Generalized Method of Moments (GMM) estimators in their various forms, including the popular Maximum Likelihood (ML) estimator, are frequently applied for the evaluation of complex econometric models with not analytically computable moment or likelihood functions. As the objective functions of GMMand ML-estimators themselves constitute the approximation of an integral, more precisely of the expected value over the real world data space, the question arises whether the approximation of the moment function and the simulation of the entire objective function can be combined. Motivated by the popular Probit and Mixed Logit models, we consider double integrals with a linking function which stems from the considered estimator, e.g. the logarithm for Maximum Likelihood, and apply a sparse tensor product quadrature to reduce the computational effort for the approximation of the combined integral. Given Hölder continuity of the linking function, we prove that this approach can improve the order of the convergence rate of the classical GMMand ML-estimator by a factor of two, even for integrands of low regularity or high dimensionality. This result is illustrated by numerical simulations of Mixed Logit and Multinomial Probit integrals which are estimated by MLand GMM-estimators, respectively.

查看原文本刊更多论文

一类广义矩估计方法的稀疏张量积逼近

广义矩法(GMM)估计量的各种形式，包括流行的极大似然(ML)估计量，经常被用于评估具有不可解析计算矩函数或似然函数的复杂计量经济模型。由于gmv和ml估计器的目标函数本身构成了一个积分的近似值，更准确地说，是真实世界数据空间上的期望值的近似值，因此出现了一个问题，即力矩函数的近似值和整个目标函数的模拟是否可以结合起来。受流行的Probit和Mixed Logit模型的启发，我们考虑了由所考虑的估计量(例如最大似然的对数)产生的连接函数的二重积分，并应用稀疏张量积正交来减少组合积分近似的计算工作量。考虑到Hölder连接函数的连续性，我们证明了这种方法即使对于低正则性或高维的积分，也能将经典gmand ml估计的收敛速率的阶数提高2倍。这一结果通过MLand gmm估计器分别估计的混合Logit积分和多项Probit积分的数值模拟得到说明。

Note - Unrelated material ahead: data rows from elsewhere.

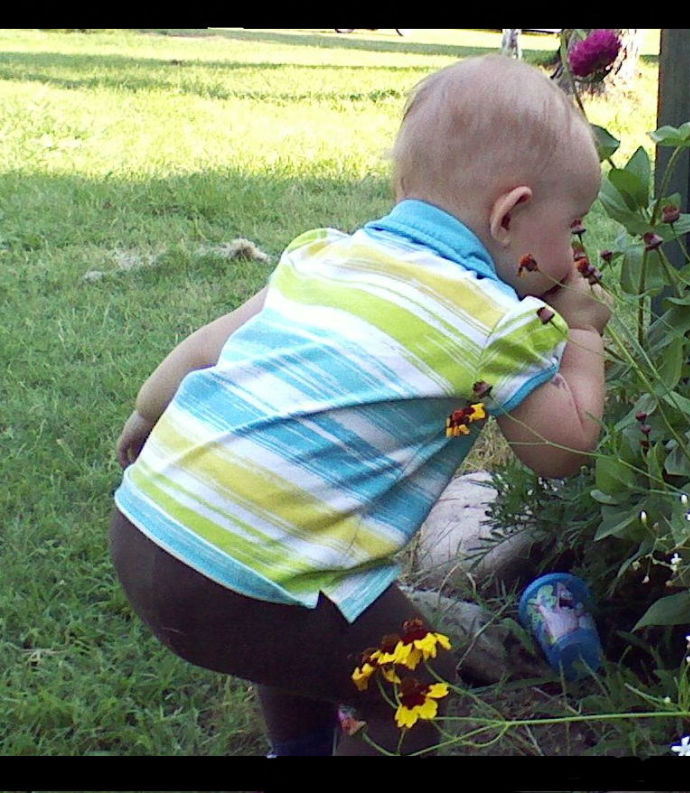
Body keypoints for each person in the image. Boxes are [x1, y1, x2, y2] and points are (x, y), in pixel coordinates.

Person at [108, 54, 609, 756]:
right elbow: (563, 449)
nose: (576, 252)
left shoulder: (324, 256)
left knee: (303, 625)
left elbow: (203, 351)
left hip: (145, 527)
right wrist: (582, 333)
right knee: (415, 672)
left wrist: (144, 412)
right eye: (573, 228)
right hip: (242, 575)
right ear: (510, 215)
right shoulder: (493, 323)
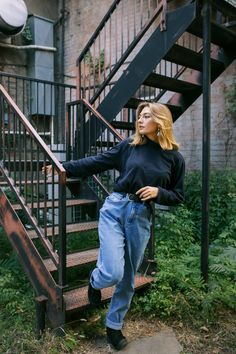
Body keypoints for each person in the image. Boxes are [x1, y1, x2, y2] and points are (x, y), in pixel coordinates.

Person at [43, 102, 185, 351]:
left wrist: (158, 192)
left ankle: (113, 326)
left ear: (161, 121)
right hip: (115, 210)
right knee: (112, 272)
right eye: (140, 116)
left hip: (140, 217)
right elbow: (97, 162)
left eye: (147, 116)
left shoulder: (174, 158)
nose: (140, 120)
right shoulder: (129, 147)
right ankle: (95, 280)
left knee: (128, 278)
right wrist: (63, 168)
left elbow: (178, 195)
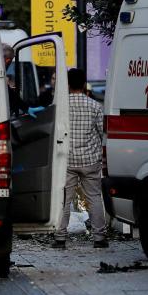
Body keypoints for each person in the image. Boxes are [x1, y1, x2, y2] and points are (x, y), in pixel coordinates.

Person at [53, 67, 109, 249]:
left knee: (64, 199)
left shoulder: (60, 107)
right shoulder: (95, 106)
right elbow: (102, 134)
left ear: (67, 85)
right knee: (94, 197)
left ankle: (60, 237)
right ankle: (99, 238)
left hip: (66, 161)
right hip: (90, 160)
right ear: (84, 84)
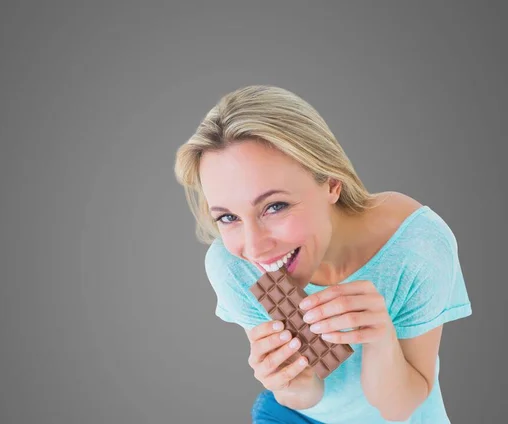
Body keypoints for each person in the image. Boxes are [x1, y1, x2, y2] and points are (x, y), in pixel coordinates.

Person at [173, 85, 472, 423]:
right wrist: (290, 381)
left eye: (275, 206)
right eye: (228, 217)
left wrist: (380, 340)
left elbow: (400, 408)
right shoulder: (233, 265)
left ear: (331, 183)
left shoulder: (416, 246)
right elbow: (304, 395)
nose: (254, 248)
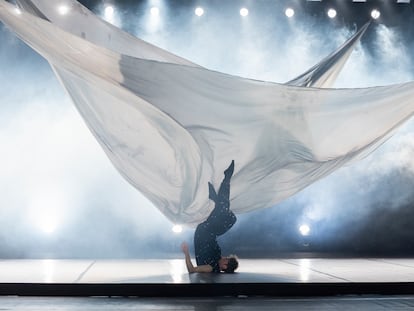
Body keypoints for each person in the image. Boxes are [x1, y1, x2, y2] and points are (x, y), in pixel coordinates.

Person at [181, 160, 239, 273]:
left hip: (205, 231)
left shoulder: (212, 267)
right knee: (231, 218)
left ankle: (227, 178)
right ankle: (215, 197)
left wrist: (186, 252)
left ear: (225, 266)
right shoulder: (217, 260)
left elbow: (192, 270)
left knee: (223, 208)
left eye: (226, 260)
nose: (224, 258)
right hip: (211, 231)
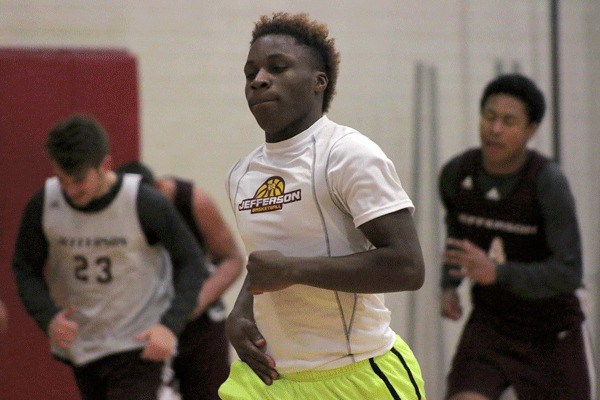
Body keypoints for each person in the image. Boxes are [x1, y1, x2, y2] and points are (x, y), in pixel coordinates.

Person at [218, 12, 426, 400]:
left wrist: (293, 270)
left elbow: (407, 267)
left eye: (277, 68)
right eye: (251, 72)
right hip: (269, 380)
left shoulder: (349, 155)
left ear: (319, 82)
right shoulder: (241, 174)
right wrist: (241, 309)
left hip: (356, 375)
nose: (259, 79)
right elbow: (268, 264)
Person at [12, 114, 208, 400]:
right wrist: (48, 317)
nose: (71, 189)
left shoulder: (143, 202)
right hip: (83, 344)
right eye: (62, 179)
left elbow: (191, 263)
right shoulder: (44, 204)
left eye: (78, 180)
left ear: (105, 165)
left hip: (137, 343)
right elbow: (24, 268)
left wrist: (170, 326)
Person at [440, 73, 593, 400]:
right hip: (491, 325)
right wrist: (449, 285)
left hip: (552, 332)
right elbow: (457, 232)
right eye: (489, 117)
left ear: (531, 130)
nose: (495, 129)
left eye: (509, 121)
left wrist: (498, 273)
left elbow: (570, 272)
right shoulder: (457, 173)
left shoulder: (548, 182)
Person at [116, 161, 245, 400]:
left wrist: (193, 302)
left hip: (199, 327)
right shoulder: (113, 214)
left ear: (159, 189)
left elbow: (233, 260)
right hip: (145, 325)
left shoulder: (193, 201)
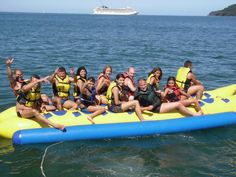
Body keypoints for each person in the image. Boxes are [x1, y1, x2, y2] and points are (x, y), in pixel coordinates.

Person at [134, 78, 202, 116]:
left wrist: (159, 93)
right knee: (178, 104)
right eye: (141, 85)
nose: (144, 86)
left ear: (146, 83)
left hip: (161, 103)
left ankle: (202, 114)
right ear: (138, 86)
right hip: (157, 108)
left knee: (194, 101)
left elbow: (153, 80)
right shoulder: (138, 95)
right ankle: (194, 115)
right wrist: (148, 108)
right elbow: (137, 107)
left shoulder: (149, 86)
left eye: (144, 84)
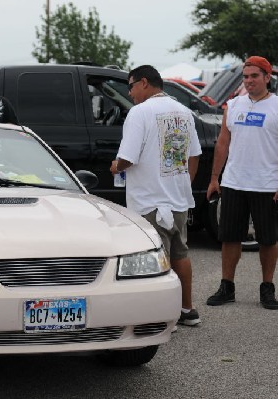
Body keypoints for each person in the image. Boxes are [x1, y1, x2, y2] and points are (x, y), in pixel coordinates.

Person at [110, 65, 202, 327]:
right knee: (180, 253)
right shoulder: (184, 112)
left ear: (143, 83)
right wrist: (185, 183)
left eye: (130, 86)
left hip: (149, 199)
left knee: (154, 259)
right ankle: (187, 309)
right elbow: (194, 154)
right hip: (177, 199)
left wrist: (115, 166)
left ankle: (163, 318)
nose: (129, 93)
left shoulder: (139, 112)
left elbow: (127, 158)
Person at [206, 56, 278, 310]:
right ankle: (227, 287)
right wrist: (215, 178)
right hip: (234, 182)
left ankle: (267, 288)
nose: (248, 81)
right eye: (245, 77)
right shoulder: (234, 105)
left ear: (267, 78)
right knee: (229, 237)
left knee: (268, 239)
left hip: (266, 184)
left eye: (254, 76)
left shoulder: (276, 107)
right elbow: (223, 143)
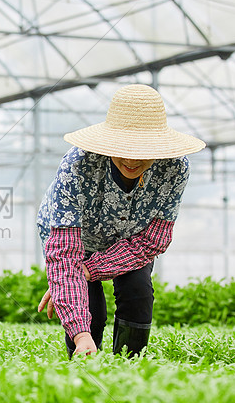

本文章由计算机程序翻译，如有差异，请以英文原文为准。

求助全文

约1分钟内获得全文求助全文

来源期刊

International Journal for Uncertainty Quantification ENGINEERING, MULTIDISCIPLINARY-MATHEMATICS, INTERDISCIPLINARY APPLICATIONS

CiteScore

3.60

自引率

5.90%

发文量

期刊介绍： The International Journal for Uncertainty Quantification disseminates information of permanent interest in the areas of analysis, modeling, design and control of complex systems in the presence of uncertainty. The journal seeks to emphasize methods that cross stochastic analysis, statistical modeling and scientific computing. Systems of interest are governed by differential equations possibly with multiscale features. Topics of particular interest include representation of uncertainty, propagation of uncertainty across scales, resolving the curse of dimensionality, long-time integration for stochastic PDEs, data-driven approaches for constructing stochastic models, validation, verification and uncertainty quantification for predictive computational science, and visualization of uncertainty in high-dimensional spaces. Bayesian computation and machine learning techniques are also of interest for example in the context of stochastic multiscale systems, for model selection/classification, and decision making. Reports addressing the dynamic coupling of modern experiments and modeling approaches towards predictive science are particularly encouraged. Applications of uncertainty quantification in all areas of physical and biological sciences are appropriate.